Our study demonstrated negative correlations between adiponectin levels and insulin as well as HOMA-IR, while a positive correlation was observed between adiponectin and QUICKI. However, in the multivariate regression model, insulin resistance was not an independent predictor of adiponectin levels. Similar findings have been reported in previous studies. Ding Y.S. demonstrated a weak inverse correlation between adiponectin levels and HOMA-IR (r = -0.112, p < 0.001) [10].

Our study showed that adiponectin was inversely correlated with waist circumference, systolic blood pressure, triglycerides, and glucose, and positively correlated with HDL-C. These findings are consistent with previous studies across different populations. In the study by Vo Minh Phuong, adiponectin was positively correlated with waist circumference, hip circumference, and BMI (p < 0.01–0.05) [11]. The study by Ding Y.S. showed weak inverse correlations between adiponectin levels and waist circumference (r = -0.212, p < 0.001), systolic blood pressure (r = -0.121, p < 0.001), and triglycerides (r = -0.016, p < 0.001) [10].

According to Koh et al., adiponectin levels were inversely correlated with waist circumference (r = -0.22), triglycerides (r = -0.23), blood pressure (r = -0.06), fasting blood glucose (r = -0.13), HOMA-IR (r = -0.22), and CRP (r = -0.03), while showing a positive correlation with HDL cholesterol (r = 0.23) [17]. According to von Frankenberg et al., adiponectin levels were positively correlated with HDL-cholesterol (r = 0.452, p < 0.001) and negatively correlated with waist circumference (r = -0.269, p < 0.001), fasting glucose (r = -0.289, p = 0.001), and triglycerides (r = -0.252, p < 0.001). No significant correlations were observed between adiponectin levels and systolic blood pressure (r = -0.135, p = 0.081) or diastolic blood pressure (r = -0.143, p = 0.066) [18].

Our multivariate regression analysis showed that adiponectin was independently associated with metabolic syndrome. Similarly, Kim J.Y. reported that higher adiponectin levels were a protective factor against MetS in both sexes. Median adiponectin levels were lower in patients with MetS compared to those without MetS in both men (7.09 vs. 8.63, p < 0.001) and women (10.96 vs. 12.16, p < 0.001)[10].

As shown in Figure 1, at a cut-off value of ≤ 5.26, adiponectin demonstrated a sensitivity of 40.5%, a specificity of 81.1%, and an AUC of 0.616 (p = 0.004) for identifying metabolic syndrome. Despite its significant association with metabolic syndrome, adiponectin showed limited diagnostic performance when used as an isolated biomarker.

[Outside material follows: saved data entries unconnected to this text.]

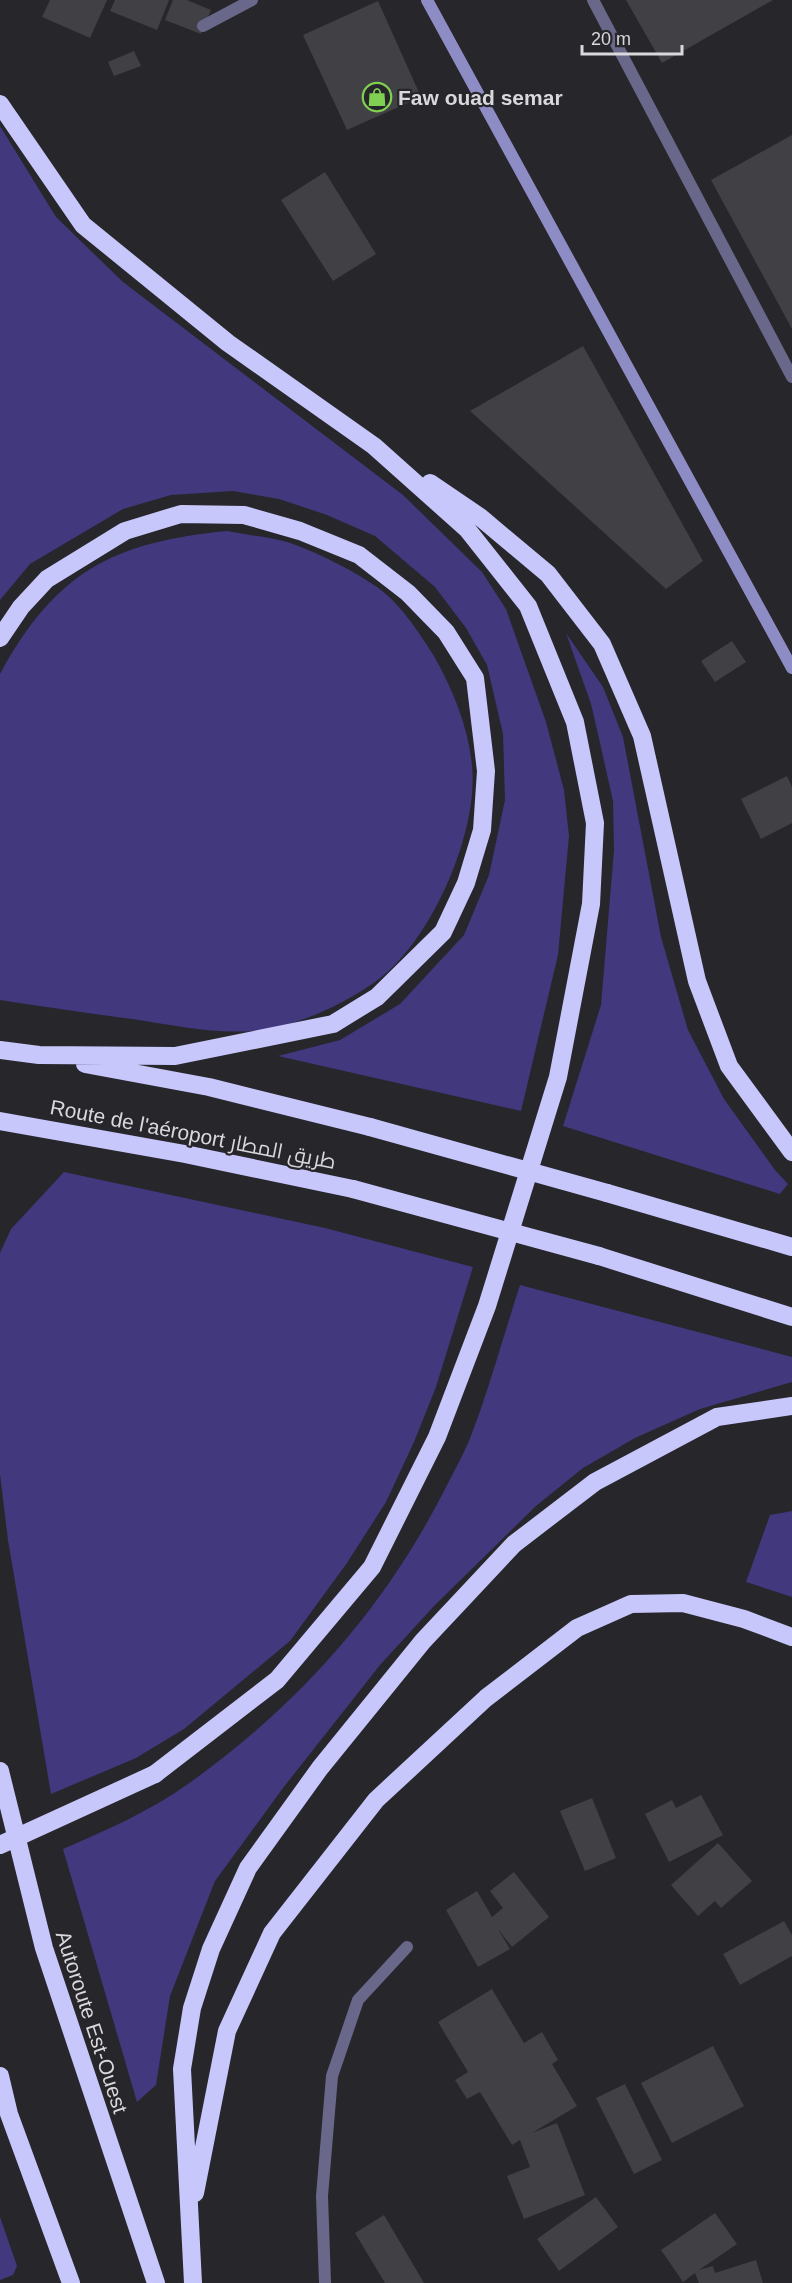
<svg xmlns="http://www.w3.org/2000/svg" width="792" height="2283" viewBox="0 0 792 2283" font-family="Arial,Cairo,sans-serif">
  <rect width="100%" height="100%" fill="#26262b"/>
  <path fill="#41387e" d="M0 126 56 217 123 282 403 495 482 572 506 609 546 722 564 790 569 836 558 955 521 1111 278 1056 340 1040 400 1004 464 935 489 875 505 800 503 734 487 665 466 628 435 587 375 536 327 515 279 499 233 491 171 495 123 509 30 564 0 600Z
    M227 531C247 535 268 537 287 542 315 551 357 572 381 590 402 606 420 634 434 656 453 690 468 726 472 765 479 832 431 943 375 982 345 1003 309 1020 274 1028 230 1037 183 1027 139 1020 93 1014 46 1007 0 1000V674C56 571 114 542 227 531Z
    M566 633 603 687 623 737 661 937 688 1030 724 1099 775 1170 788 1184 780 1194 563 1126 601 1005 614 850 613 801 600 743 591 704Z
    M64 1172 325 1228 473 1267 436 1387 414 1442 386 1502 347 1563 290 1641 184 1729 136 1758 51 1794 8 1540 0 1474V1253L11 1229Z
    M520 1285 792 1357V1382L700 1409 635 1438 583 1468 536 1506 434 1606 380 1665 283 1788 215 1881 170 1996 156 2085 137 2102 63 1849C106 1830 149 1812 188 1784 298 1705 383 1611 445 1489 453 1473 462 1457 469 1441 489 1390 503 1337 520 1285Z
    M792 1511V1597L746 1582 770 1515Z
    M0 2217 17 2266 13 2275 0 2280Z"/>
  <path fill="#404045" d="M50 0H107L90 38 42 17Z
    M115 0H169L157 30 110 11Z
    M173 0H187L211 10 201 34 165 20Z
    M626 0H773L662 63Z
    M378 1 421 97 347 130 303 35Z
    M134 51 141 66 114 76 108 62Z
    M792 135V329L711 180Z
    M325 172 376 254 333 281 281 200Z
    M583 346 703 561 666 589 470 411Z
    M732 641 746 662 715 682 701 661Z
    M787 776 792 787V823L761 839 741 799Z
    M701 1795 723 1835 669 1862 645 1814 672 1800 676 1808Z
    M592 1798 616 1858 585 1871 560 1811Z
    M718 1843 752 1881 721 1908 715 1901 698 1916 671 1885Z
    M514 1872 549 1917 512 1947 498 1929 510 1949 478 1967 446 1910 477 1891 492 1917 503 1908 490 1891Z
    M784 1921 792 1935V1956L740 1985 723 1954Z
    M492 1989 524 2043 542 2032 558 2060 552 2064 577 2106 532 2133 557 2123 585 2195 524 2219 507 2176 530 2167 520 2140 512 2145 480 2092 467 2099 455 2080 468 2072 438 2022Z
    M713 2046 744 2106 672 2143 641 2083Z
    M625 2084 662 2160 634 2174 596 2098Z
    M596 2197 618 2227 559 2271 537 2239Z
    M715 2213 737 2244 699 2270 713 2266 715 2273 756 2260 763 2283H699L695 2273 683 2282 661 2250Z
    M384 2215 424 2283H385L355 2233Z"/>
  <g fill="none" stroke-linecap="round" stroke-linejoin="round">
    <path stroke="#69688b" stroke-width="12" d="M593 0 792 377
      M203 26 252 0"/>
    <path stroke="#69688b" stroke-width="12" d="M325 2283 322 2196 332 2076 358 2000 407 1947"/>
    <path stroke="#8e8cc5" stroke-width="12" d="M427 0 792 668"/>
    <path stroke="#c8c7fc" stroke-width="18" d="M0 104 83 225 228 343 374 446 467 529 528 606 575 722 595 823 591 904 558 1077 487 1306 437 1437 372 1567 277 1680 155 1774
      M430 483 480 517 548 574 602 644 642 736 697 981 729 1066 792 1152
      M0 638 21 607 47 579 125 531 181 514 244 515 300 531 359 555 408 593 446 632 475 678 486 771 482 830 466 883 443 932 377 997 333 1024 175 1056 39 1055 0 1050
      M85 1064 209 1087 370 1127
      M0 1121 185 1154 353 1189
      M607 1193 792 1247
      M599 1256 792 1317
      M0 1771 44 1948 156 2283
      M0 2076 9 2114 71 2283
      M195 2193 227 2031 272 1933 376 1800 486 1698 577 1628 631 1604 683 1603 744 1619 792 1637
      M193 2283 182 2069 192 2008 211 1949 248 1868 320 1768 423 1641 514 1544 595 1482 717 1417 792 1406"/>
    <path stroke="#c8c7fc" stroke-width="18" d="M370 1127 607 1193
      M353 1189 599 1256
      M0 1845 155 1774"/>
  </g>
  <defs>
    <g id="shop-ring" transform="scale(1.5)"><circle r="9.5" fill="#26262b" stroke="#80d051" stroke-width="1.5"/><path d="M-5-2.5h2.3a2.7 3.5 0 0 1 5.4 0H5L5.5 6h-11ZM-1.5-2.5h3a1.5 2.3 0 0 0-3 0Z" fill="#80d051"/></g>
  </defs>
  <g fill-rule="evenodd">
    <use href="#shop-ring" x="377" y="97"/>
  </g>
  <g text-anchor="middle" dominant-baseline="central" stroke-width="4.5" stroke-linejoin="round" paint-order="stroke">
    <g font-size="21" font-weight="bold" fill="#d9d9dc" stroke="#26262b" text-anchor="start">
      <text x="398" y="97">Faw ouad semar</text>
    </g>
    <g font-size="21" fill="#d9d9dc" stroke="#26262b">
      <text transform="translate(193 1134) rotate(11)">Route de l'aéroport طريق المطار</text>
      <text transform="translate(92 2022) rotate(72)">Autoroute Est-Ouest</text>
    </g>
  </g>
  <path d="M582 45v9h100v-9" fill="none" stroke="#d9d9dc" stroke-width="3"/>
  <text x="591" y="45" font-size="18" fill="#d9d9dc" stroke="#26262b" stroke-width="4.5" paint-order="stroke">20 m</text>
</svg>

According to Liu Z. et al., adiponectin demonstrated moderate accuracy in identifying metabolic syndrome, with an area under the curve (AUC) of 0.81 (95% CI: 0.77–0.84) [15]. Similarly, Ding S. et al. reported that the AUC of adiponectin for detecting MetS was 0.639 based on the IDF criteria and 0.715 based on the ATP III criteria [16].

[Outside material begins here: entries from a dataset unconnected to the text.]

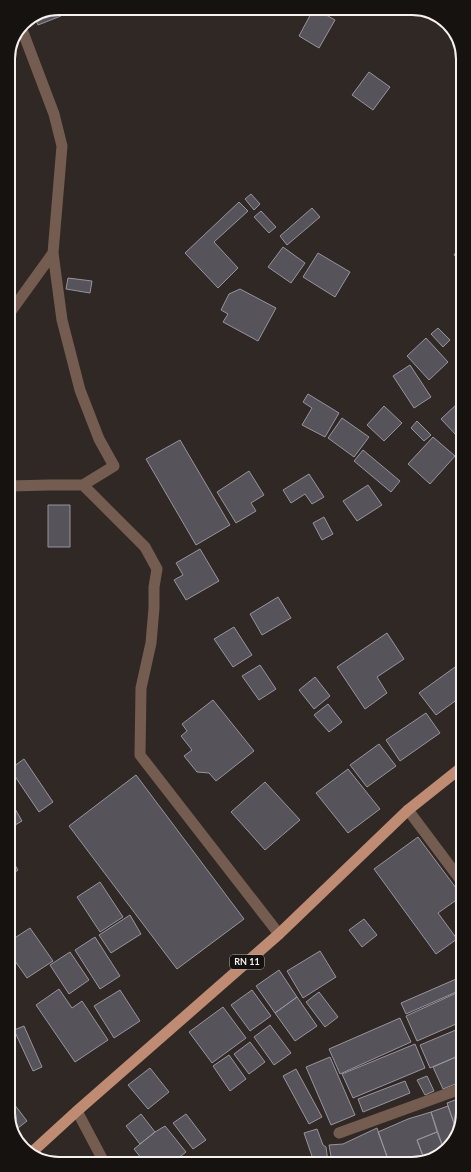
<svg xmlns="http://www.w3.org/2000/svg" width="471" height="1172" font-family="Lato,sans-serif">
<rect width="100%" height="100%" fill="#302824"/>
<path fill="#57535b" stroke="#98939d" d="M58,8L61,16L38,25L35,18Z
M314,8L335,20L319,48L299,36Z
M369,72L390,87L373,110L352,95Z
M251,194L260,204L254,210L245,199Z
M239,202L248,211L214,242L238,268L218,288L185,253Z
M312,208L320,217L287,245L280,236Z
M261,211L276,227L269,233L254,217Z
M461,245V259L454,255Z
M283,247L305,263L291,283L268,267Z
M318,253L350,272L335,297L303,277Z
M68,278L92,281L90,293L66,289Z
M240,289L276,308L258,341L223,322L228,314L221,310L229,294Z
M438,328L450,340L443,347L431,334Z
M426,338L448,362L429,380L407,356Z
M410,365L431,397L414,408L393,376Z
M461,368V377L457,372Z
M308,394L339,413L325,437L302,425L312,408L303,402Z
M458,403L461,407V432L457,436L441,419Z
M384,406L402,423L384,441L367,425Z
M342,418L369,437L354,457L328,438Z
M417,421L431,435L424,441L411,428Z
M433,437L455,456L430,484L408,464Z
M180,440L230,525L196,545L146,459Z
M363,450L400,481L391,492L354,461Z
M249,471L264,495L251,503L256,511L236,523L217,492Z
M309,474L324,497L312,504L305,494L291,503L283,490Z
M368,485L382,505L357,521L343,501Z
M48,505H70V547H48Z
M324,517L333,534L322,540L313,523Z
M200,549L219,581L186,600L174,580L183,575L176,563Z
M462,566V578L456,570Z
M278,597L291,618L262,635L250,614Z
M234,627L252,655L233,667L214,639Z
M387,633L404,659L377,677L387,693L365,709L337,667Z
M462,662V696L436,715L419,693Z
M260,665L276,689L259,700L242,676Z
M315,677L330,696L314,709L299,690Z
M213,700L254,751L216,781L209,773L197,772L184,756L192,750L181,736L187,731L182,724Z
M328,704L342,722L329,732L314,715Z
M426,713L440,733L400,761L386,740Z
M379,744L396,766L367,787L350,765Z
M24,759L53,802L39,812L10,769Z
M348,769L380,809L348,833L316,793Z
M136,775L244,919L177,969L69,826Z
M265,782L300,820L265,850L231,812Z
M10,800L22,821L10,828Z
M418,837L462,896L438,913L457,939L436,954L374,869Z
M11,859L18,870L10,876V860Z
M100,882L123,917L100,932L77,897Z
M130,915L141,934L111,953L99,935Z
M364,919L377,935L362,947L349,930Z
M30,928L53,961L27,978L10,954V941Z
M95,937L120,976L100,989L75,950Z
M463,939V948L458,942Z
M320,951L336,977L303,998L287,971Z
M70,952L89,980L69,994L50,965Z
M279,970L297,997L275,1013L256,986Z
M463,976V989L406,1014L401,1003Z
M59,989L72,1008L82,1001L108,1040L75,1062L36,1005Z
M120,990L140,1021L114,1038L94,1006Z
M252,990L271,1016L250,1031L231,1005Z
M463,990V1021L417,1041L406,1016Z
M319,992L338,1017L325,1027L306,1002Z
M297,997L317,1026L295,1041L275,1013Z
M223,1007L246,1038L212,1063L189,1032Z
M400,1018L411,1042L340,1074L329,1049Z
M270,1025L291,1053L274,1065L254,1037Z
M24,1026L42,1067L33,1071L14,1030Z
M463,1027V1054L430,1068L420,1045Z
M250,1042L265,1062L249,1074L234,1054Z
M415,1044L425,1068L353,1098L342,1074Z
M463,1054V1081L443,1089L433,1067Z
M229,1055L246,1079L230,1091L213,1066Z
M330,1057L355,1115L331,1125L306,1067Z
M150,1068L169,1092L148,1109L128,1085Z
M296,1069L322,1117L309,1124L283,1076Z
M427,1076L434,1091L425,1095L417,1080Z
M405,1081L410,1093L363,1112L358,1099Z
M463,1097V1113L457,1132L447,1103Z
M11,1100L27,1121L13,1132L11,1129Z
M448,1106L457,1132L453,1144L444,1150L431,1112Z
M431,1112L437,1132L417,1140L424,1159L418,1161L389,1162L378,1132L408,1119Z
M141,1114L155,1132L140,1144L126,1126Z
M186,1114L206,1140L193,1149L173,1123Z
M165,1126L186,1152L172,1163H145L134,1149L155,1132Z
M377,1128L389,1162H332L329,1145L343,1144Z
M317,1129L323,1145L326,1147L328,1162H314L304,1133Z
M437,1132L444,1150L428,1161H425L417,1140Z
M183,1158L187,1163H177Z"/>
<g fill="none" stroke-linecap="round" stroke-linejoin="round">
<path stroke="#755c50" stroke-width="11" d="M9,314L53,253L62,146L54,114L21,27
M83,485L145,547L157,569L154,587V608L151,643L141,688L140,755L279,934
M9,486L49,485H83L114,466L99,439L80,390L62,320L53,253
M408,810L462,882
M77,1111L105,1164
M339,1133L463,1088"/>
<path stroke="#bf8c73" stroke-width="11" d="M30,1154L77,1111L279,934L408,810L462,767"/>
</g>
<g text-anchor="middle" stroke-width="4" stroke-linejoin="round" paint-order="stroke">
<rect fill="#151210" stroke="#b2aeab" stroke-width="1" x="230" y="955" width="34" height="14" rx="3"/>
<g font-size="9" font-weight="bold" fill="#f6f1ee">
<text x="247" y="965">RN 11</text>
</g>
</g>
<path d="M0 0H471V1172H0ZM59 15H412A44 44 0 0 1 456 59V1113A44 44 0 0 1 412 1157H59A44 44 0 0 1 15 1113V59A44 44 0 0 1 59 15Z" fill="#151210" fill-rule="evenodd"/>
<path fill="none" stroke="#f6f1ee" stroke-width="2" d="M59 15H412A44 44 0 0 1 456 59V1113A44 44 0 0 1 412 1157H59A44 44 0 0 1 15 1113V59A44 44 0 0 1 59 15Z"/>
</svg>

Study Limitations: Our study was a single-center study with a limited sample size, which may not be representative of the general population. As a cross-sectional descriptive study, it lacked longitudinal follow-up; therefore, causal relationships could not be established. In addition, we did not include patients receiving treatment. Untreated patients are less likely to have established comorbidities such as diabetes mellitus, chronic kidney disease, or cardiovascular disease, which limited our ability to stratify analyses according to underlying conditions (e.g., diabetes, hypertension).

V. CONCLUSION

Serum adiponectin levels were significantly associated with metabolic syndrome, insulin resistance, age, sex, and BMI in individuals undergoing health check-ups at Hue Central Hospital.

Conflict of interest statement: The authors declare that there are no conflicts of interest related to this study, the authorship, or the publication of this article.